Hyperparameters are typically chosen empirically; we train many models with different hyperparameters on the same training set, measure their performance, and retain the best model. However, we do not measure their performance on the test set; this would admit the possibility that these hyperparameters just happen to work well for the test set but don’t generalize to further data. Instead, we introduce a validation set. For every choice of hyperparameters, we train the associated model using the training set and evaluate performance on the validation set. Finally, we select the model that worked best on the validation set and measure its performance on the test set. In principle, this should give a reasonable estimate of the true performance.

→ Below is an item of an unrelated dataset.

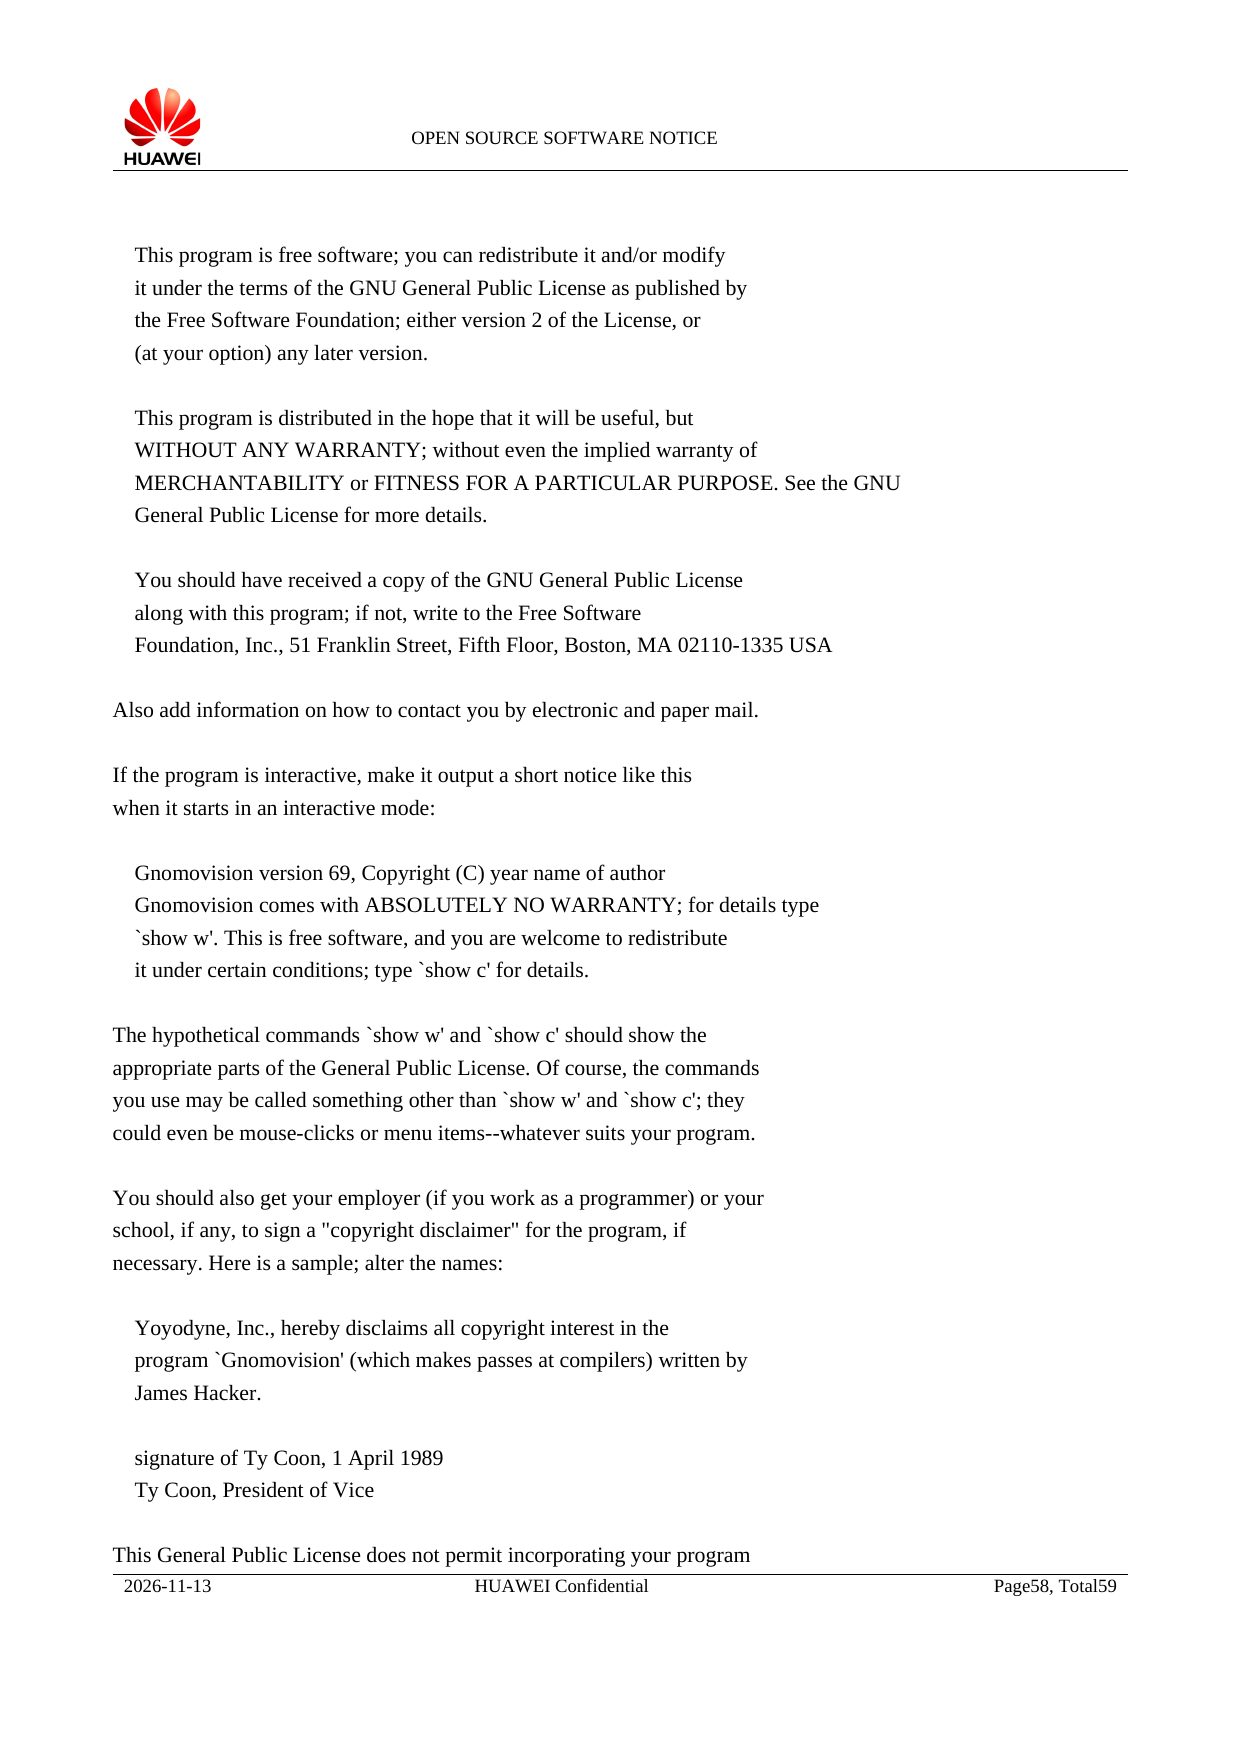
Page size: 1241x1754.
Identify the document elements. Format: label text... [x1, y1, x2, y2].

The hyperparameter space is generally smaller than the parameter space but still too large to try every combination exhaustively. Unfortunately, many hyperparameters are discrete (e.g., the number of hidden layers), and others may be conditional on one another (e.g., we only need to specify the number of hidden units in the tenth hidden layer if there are ten or more layers). Hence, we cannot rely on gradient descent methods as we did for learning the model parameters. Hyperparameter optimization algorithms intelligently sample the space of hyperparameters, contingent on previous results. This procedure is computationally expensive since we must train an entire model and measure the validation performance for each combination of hyperparameters.

Finding the best hyperparameters is a challenging optimization task:

  • Testing a single configuration of hyperparameters is expensive; we must train an entire model and measure it’s performance.
  • We have no easy way to access the derivatives (how performance changes when we make a small change to a hyperparameter).
  • Many of the hyperparameters are discrete, so we cannot use gradient descent methods.
  • There are multiple local minima and no way to tell if we are close to the global minimum.
  • The noise level is high since each training/validation cycle uses a stochastic training algorithm; we expect different results if we train a model twice with the same hyperparameters.
  • Some variables are conditional and only exist if others are set; for example, the number of hidden units in the 3rd hidden layer is only relevant if we have at least 3 hidden layers.